**Work required:** Please pull out every line in the rows below that contains the word "they". Copy each such line in full.

**Input:**
★ ★ ★ ★
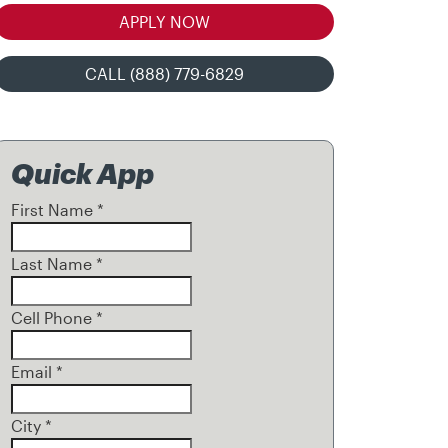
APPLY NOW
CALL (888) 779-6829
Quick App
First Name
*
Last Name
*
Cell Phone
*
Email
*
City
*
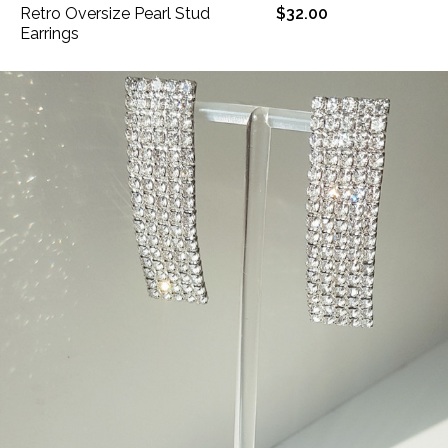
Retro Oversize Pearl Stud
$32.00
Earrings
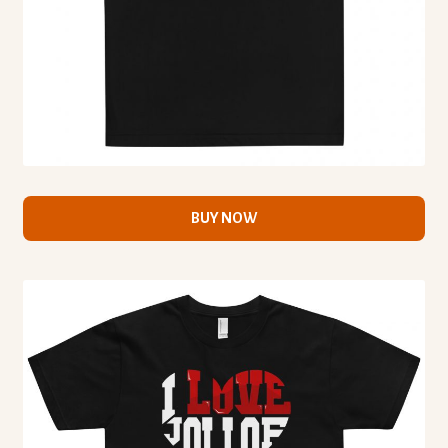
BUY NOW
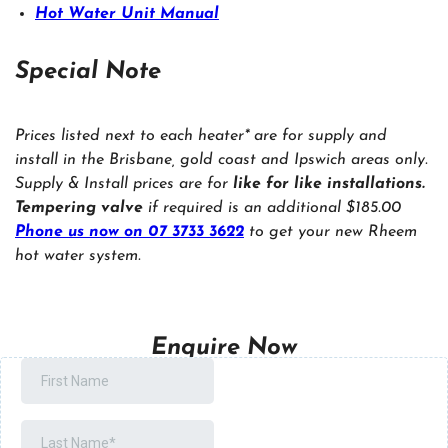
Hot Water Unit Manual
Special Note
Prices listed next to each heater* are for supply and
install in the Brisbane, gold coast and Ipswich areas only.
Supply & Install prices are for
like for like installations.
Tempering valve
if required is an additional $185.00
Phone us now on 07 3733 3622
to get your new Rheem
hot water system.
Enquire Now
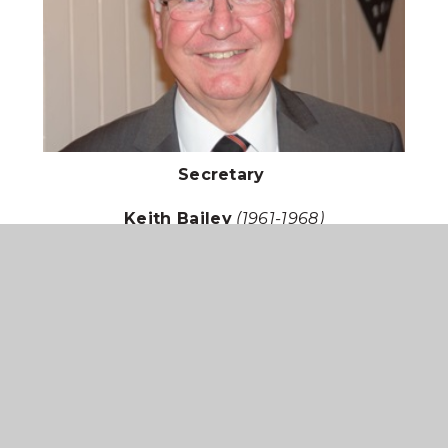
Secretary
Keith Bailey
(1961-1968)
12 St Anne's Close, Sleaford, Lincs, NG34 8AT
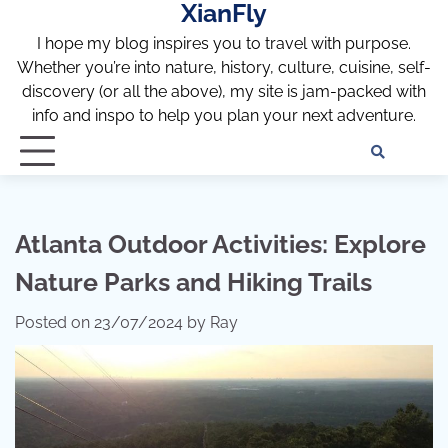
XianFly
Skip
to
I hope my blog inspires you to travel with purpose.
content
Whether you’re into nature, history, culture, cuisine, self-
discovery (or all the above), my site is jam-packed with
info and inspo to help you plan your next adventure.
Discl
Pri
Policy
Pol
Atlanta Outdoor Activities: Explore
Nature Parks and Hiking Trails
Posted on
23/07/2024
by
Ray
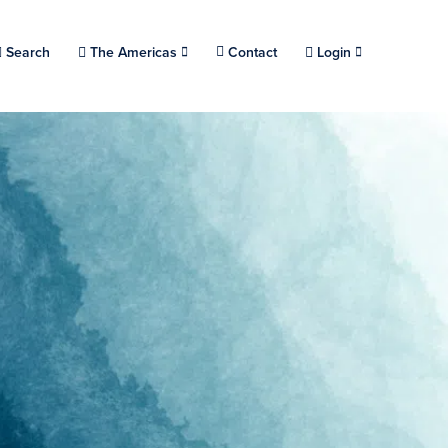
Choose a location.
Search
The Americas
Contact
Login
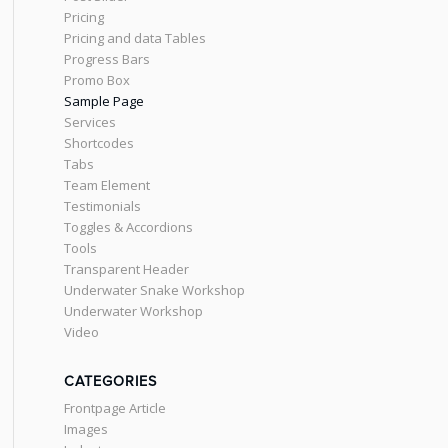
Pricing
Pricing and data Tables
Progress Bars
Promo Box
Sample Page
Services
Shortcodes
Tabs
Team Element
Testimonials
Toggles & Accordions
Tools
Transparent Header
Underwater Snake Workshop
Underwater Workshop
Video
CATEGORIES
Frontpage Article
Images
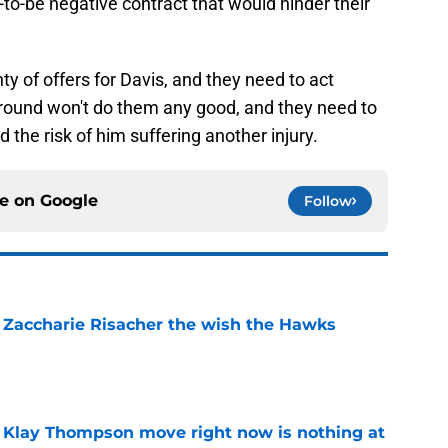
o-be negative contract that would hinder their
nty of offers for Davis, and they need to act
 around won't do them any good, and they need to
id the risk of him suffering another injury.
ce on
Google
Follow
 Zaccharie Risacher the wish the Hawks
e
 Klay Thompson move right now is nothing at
★ ★ ★ ★
**Response:**
nty of offers for Davis, and they need to act
 around won't do them any good, and they need to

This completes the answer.